Tagliabue: Audible allowed on Monday night schedule

To air best games, last 4 can be moved from Sunday

NFL meetings notebook

Pro Football

March 19, 2002|By Jamison Hensley | Jamison Hensley,SUN STAFF

ORLANDO, Fla. - The NFL is looking to save its prime late-season showdowns for prime time.

At the league meetings yesterday, commissioner Paul Tagliabue announced that the 2002 schedule likely will allow one Sunday game in each of the last four weeks to be shifted to Monday night.

Any changes would be decided at least four weeks in advance. The 2002 schedule is expected to be released next week.

While this plan must still be signed off on by Fox and CBS - who own the rights to the NFC and AFC games broadcast on Sundays - Tagliabue can unilaterally approve it for the NFL.

"We will ensure that there will be attractive games in all the time slots on Sunday and on Monday nights," Tagliabue said. "I think we can make it a win-win situation. We would make sure that CBS and Fox both have strong programming late in the season."

This change would help avoid recent schedule lapses. The past two Super Bowl winners - the Ravens and the New England Patriots - were not on Monday Night Football during their championship seasons.

Rules and changes

The league's competition committee discussed nine minor rule changes, but the "tuck rule" appears to be safe for now.

The "tuck rule" became a volatile issue after playing a pivotal role in New England's overtime playoff win against Oakland. In that snowy divisional-round game, Patriots quarterback Tom Brady was ruled first to have fumbled inside the last two minutes, a call reversed when replays showed Brady had not completely tucked away the ball.

"That rule has always been there," said Tampa Bay general manager Rich McKay, co-chairman of the committee. "The league has always favored loss of down over loss of ball."

The rule changes mainly concerned time issues, such as starting the clock on kickoffs when the ball is touched, which is currently done only in the last two minutes of halves.

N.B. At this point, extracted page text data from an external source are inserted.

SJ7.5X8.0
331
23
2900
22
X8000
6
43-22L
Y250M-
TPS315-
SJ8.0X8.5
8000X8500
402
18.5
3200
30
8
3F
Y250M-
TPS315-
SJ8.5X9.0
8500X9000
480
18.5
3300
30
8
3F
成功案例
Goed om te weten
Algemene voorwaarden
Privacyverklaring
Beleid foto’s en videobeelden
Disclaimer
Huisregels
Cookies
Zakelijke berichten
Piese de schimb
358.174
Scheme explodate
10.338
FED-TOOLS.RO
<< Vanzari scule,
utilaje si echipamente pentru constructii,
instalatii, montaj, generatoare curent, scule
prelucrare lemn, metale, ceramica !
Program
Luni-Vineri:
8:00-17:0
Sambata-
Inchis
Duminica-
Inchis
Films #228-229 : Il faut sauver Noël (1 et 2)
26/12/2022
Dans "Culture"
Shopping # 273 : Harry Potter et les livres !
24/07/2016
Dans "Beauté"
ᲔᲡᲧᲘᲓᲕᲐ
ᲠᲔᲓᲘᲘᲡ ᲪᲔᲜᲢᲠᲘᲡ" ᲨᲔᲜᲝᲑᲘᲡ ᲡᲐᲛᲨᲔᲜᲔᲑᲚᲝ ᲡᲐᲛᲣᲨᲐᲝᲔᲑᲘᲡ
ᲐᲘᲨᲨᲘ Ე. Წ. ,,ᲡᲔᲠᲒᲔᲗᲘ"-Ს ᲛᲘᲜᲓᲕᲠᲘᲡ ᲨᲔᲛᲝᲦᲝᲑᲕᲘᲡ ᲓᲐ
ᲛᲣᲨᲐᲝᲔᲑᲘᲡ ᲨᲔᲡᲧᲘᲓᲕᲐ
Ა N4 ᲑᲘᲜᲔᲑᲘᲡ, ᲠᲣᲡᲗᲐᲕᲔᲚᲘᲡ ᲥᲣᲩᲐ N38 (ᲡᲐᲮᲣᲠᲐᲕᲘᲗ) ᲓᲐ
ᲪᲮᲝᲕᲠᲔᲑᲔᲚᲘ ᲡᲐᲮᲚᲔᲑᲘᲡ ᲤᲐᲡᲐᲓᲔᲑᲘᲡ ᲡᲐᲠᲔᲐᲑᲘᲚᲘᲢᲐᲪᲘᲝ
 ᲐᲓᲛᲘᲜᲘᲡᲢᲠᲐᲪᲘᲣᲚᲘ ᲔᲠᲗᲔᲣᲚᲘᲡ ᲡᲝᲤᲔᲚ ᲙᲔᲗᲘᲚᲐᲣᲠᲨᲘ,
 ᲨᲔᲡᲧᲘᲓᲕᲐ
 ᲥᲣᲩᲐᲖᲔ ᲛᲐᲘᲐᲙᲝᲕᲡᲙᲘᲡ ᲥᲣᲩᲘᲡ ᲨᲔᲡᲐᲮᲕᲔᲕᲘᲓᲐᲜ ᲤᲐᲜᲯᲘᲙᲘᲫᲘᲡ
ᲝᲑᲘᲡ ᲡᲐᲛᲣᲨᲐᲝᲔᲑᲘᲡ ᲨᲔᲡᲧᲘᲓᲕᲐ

The committee also recommended that the clock not be stopped on a sack in the last two minutes to reward defenses for making good plays.

Northern Super Bowl?

Playing the 2007 Super Bowl in New York or Washington could become a reality.

Tagliabue has suggested the owners consider playing that game out of respect for the victims of the terrorist attacks of Sept. 11. In order to play the Super Bowl in a northern city, the league would have to lift the rule that the game be played either indoors or at sites where the temperature in January or February averages 50 degrees or more.

The owners could vote on this proposal at their fall meetings.

"We have an interest in bringing our ultimate game to those markets," Tagliabue said.

Ravens interest Chandler

If Chris Chandler is still available in June, the free-agent quarterback would consider signing with the Ravens. The team is seeking a veteran backup for Chris Redman but cannot sign anyone until it frees up salary cap room in June.

Chander's agent, Frank Bauer, wants to avoid that scenario.

"Anytime you wait for June, you're going to be playing for the minimum [salary]," Bauer said. "You try to stay out of that situation. I hope it doesn't go that way."

Wire reports contributed to this article.